Source: old Winchell columns. Would he give credit where credit was due, when the jokes were not his? Publisher Simon & Schuster "thought so, wherever possible."

Leonard Lyons, who echoes Winchell in trying to raise a hue & cry against Cerf, was also at it himself. His own book would not give other jokesters credit, said he, because all the anecdotes* would be Lyons originals.
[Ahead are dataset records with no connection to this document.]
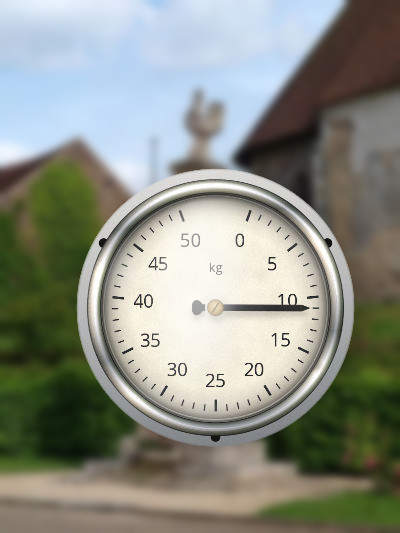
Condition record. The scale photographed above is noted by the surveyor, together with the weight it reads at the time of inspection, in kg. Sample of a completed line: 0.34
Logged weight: 11
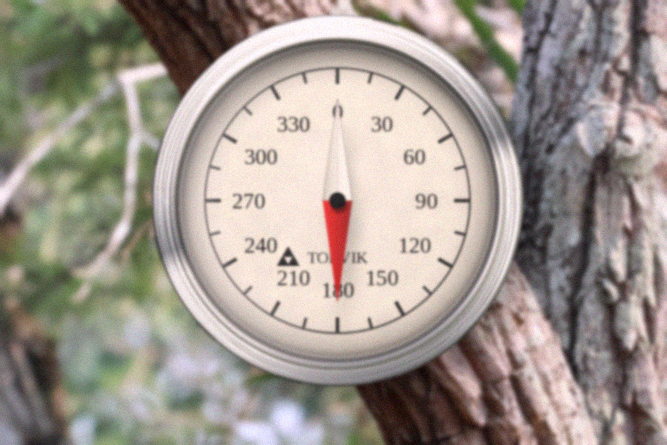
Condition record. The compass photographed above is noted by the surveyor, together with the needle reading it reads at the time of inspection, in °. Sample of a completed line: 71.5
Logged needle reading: 180
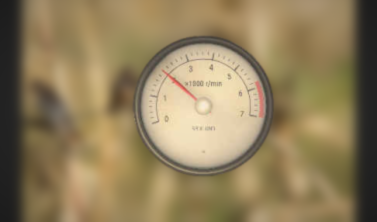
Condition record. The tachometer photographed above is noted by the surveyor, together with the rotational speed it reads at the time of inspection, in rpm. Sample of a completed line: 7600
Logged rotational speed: 2000
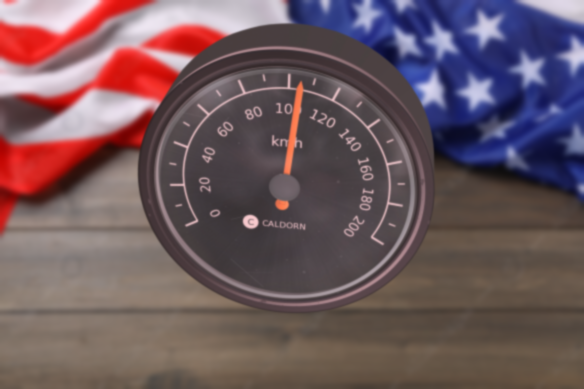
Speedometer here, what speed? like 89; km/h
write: 105; km/h
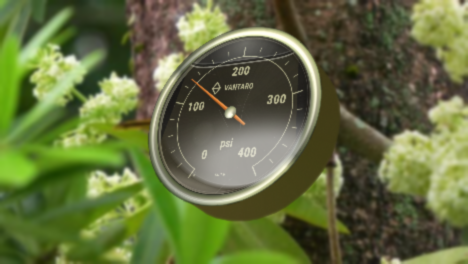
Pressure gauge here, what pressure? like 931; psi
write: 130; psi
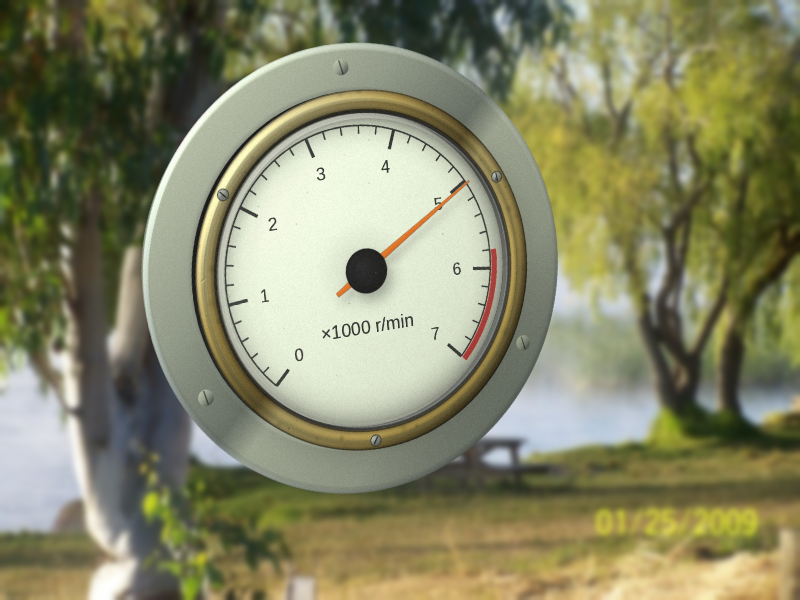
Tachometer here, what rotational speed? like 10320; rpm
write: 5000; rpm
Kathleen Morris, whose California estates at Palo Alto and Saratoga used to crawl with celebrities (Alexander Woollcott, Harpo Marx, Edna Ferber, Irvin Cobb et al.) and nieces & nephews (including William Rose Benet's three by his first wife), sold her Palo Alto place for a reported $100,000. But she kept things fairly even by buying another place —something glassy and modern in San Francisco.

Birds of Passage

Mohandas K. Gandhi's youngest son Devadas flew into New York and bowed himself out of a place to lay his head. On a business trip for the Hindustan Times, Managing Editor Gandhi arrived from London at 2:59 a.m., heard that an extra hotel room was available to him, promptly turned it over to a roomless fellow passenger (female), then discovered that he had no extra room. After a small-hour tour of Manhattan on foot and by cab, he wound up in a barber shop at 8 a.m., at last got a room through a helpful fellow customer.

Paul V. McNutt, breezy High Commissioner to the Philippines, blew into Seattle (by way of Adak) on the wings of diplomatic singsong. "After Manila," he hummed, "this cool climate is wonderful." Then he added: "After Adak, this warm weather is wonderful."
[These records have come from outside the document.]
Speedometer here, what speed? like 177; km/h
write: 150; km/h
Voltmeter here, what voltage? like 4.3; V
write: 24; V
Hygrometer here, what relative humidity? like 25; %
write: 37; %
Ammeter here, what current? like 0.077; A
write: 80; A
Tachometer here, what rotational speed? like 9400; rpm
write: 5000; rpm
Mary Pickford flew home from a European junket with some inside dope. Hitler, said she, was not dead at all, but hiding out in the mountains. She had it from a Berlin guide. She said United Artists (one-third owner: Miss Pickford) was having trouble casting One Touch of Venus. "You can't imagine Venus . . . speaking with a Southern accent, or a New England accent, or a Brooklyn accent," she explained, ". . . it must be absolutely pure English."

Annette Kellerman, who knocked another generation's hats off when she pioneered the one-piece bathing-suit, was back in the U.S. at 58 after years of residence in Australia. The famed bathing beauty arrived in San Francisco in unnatural silence and promptly dropped out of sight.

The Marquess of Queensberry, grandson of the man who is synonymous with boxing's rules, dropped into Manhattan "to see the fights"—the Woodcock-Mauriello go this week, the Louis-Conn go next month. The fiddle-fit Marquess, looking 30 at 50, came well-heeled: in either jacket pocket of his pin-stripe suit bobbed a bottle of 22-year-old Scotch.